## PROVIDED DATA
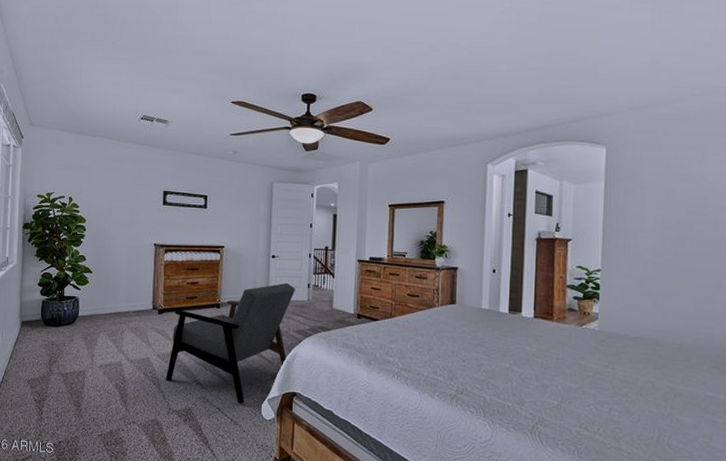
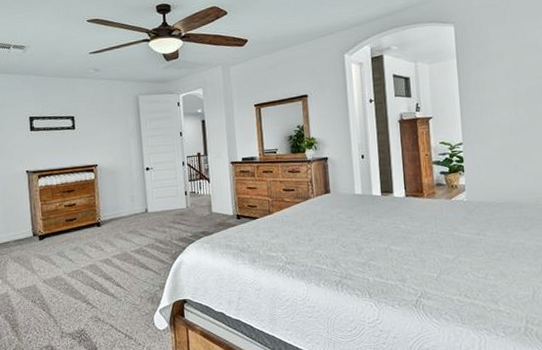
armchair: present [165,282,295,404] -> none [54,193,174,318]

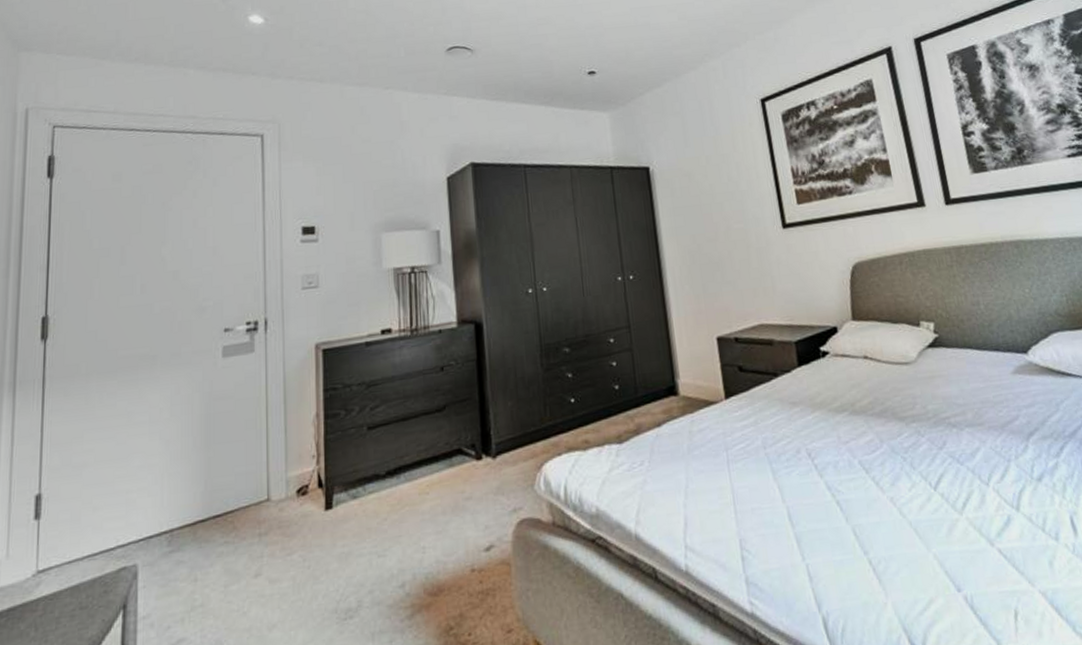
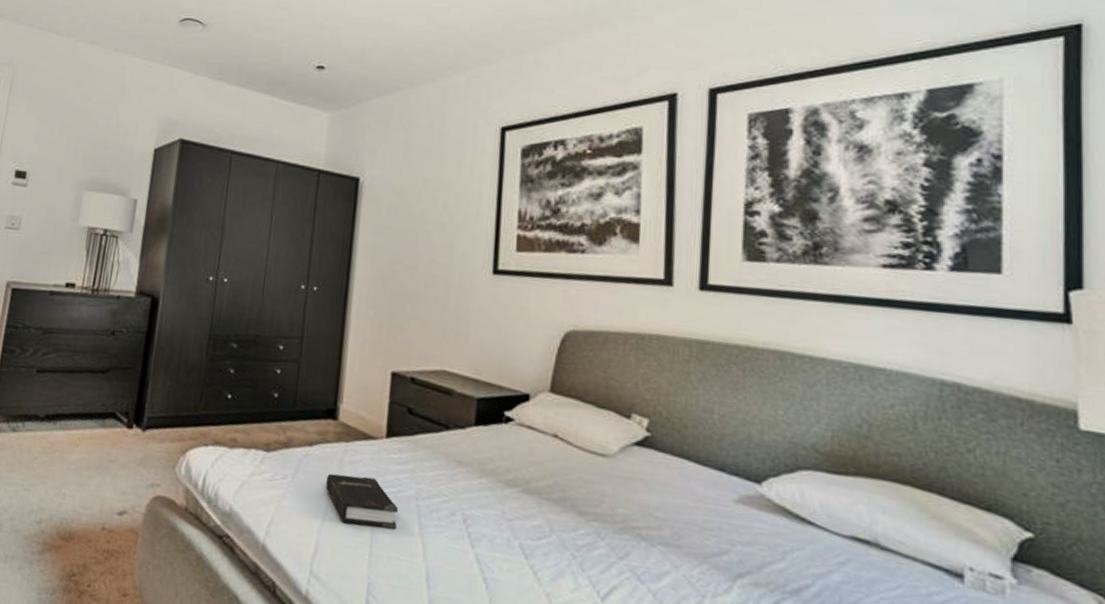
hardback book: none [680,439,753,490] -> present [325,473,398,530]

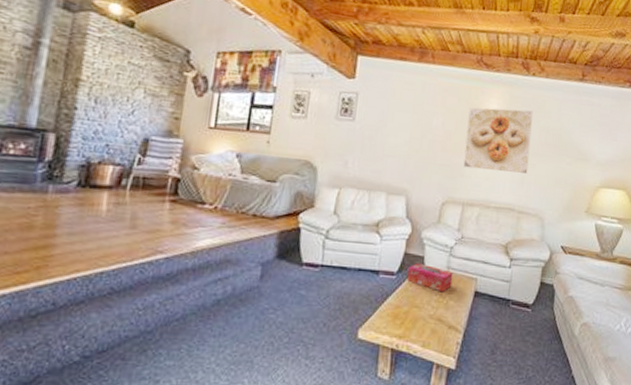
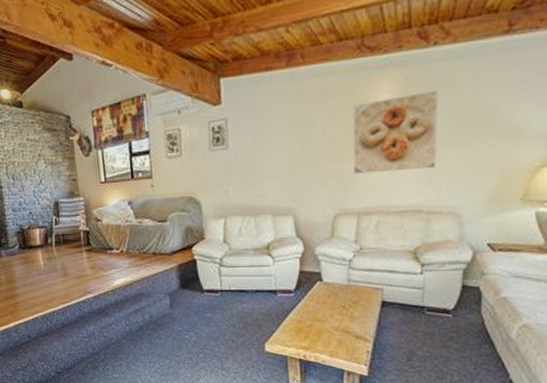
tissue box: present [407,263,453,293] -> none [306,279,355,305]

## DESCRIPTION OF THE TASK
Copy the final stretch of lines, starting at the one that holds "hardback book: none" and ending at the last line of the data, exactly; omit pictures.

## PROBLEM SOLUTION
hardback book: none [680,439,753,490] -> present [325,473,398,530]

tissue box: present [407,263,453,293] -> none [306,279,355,305]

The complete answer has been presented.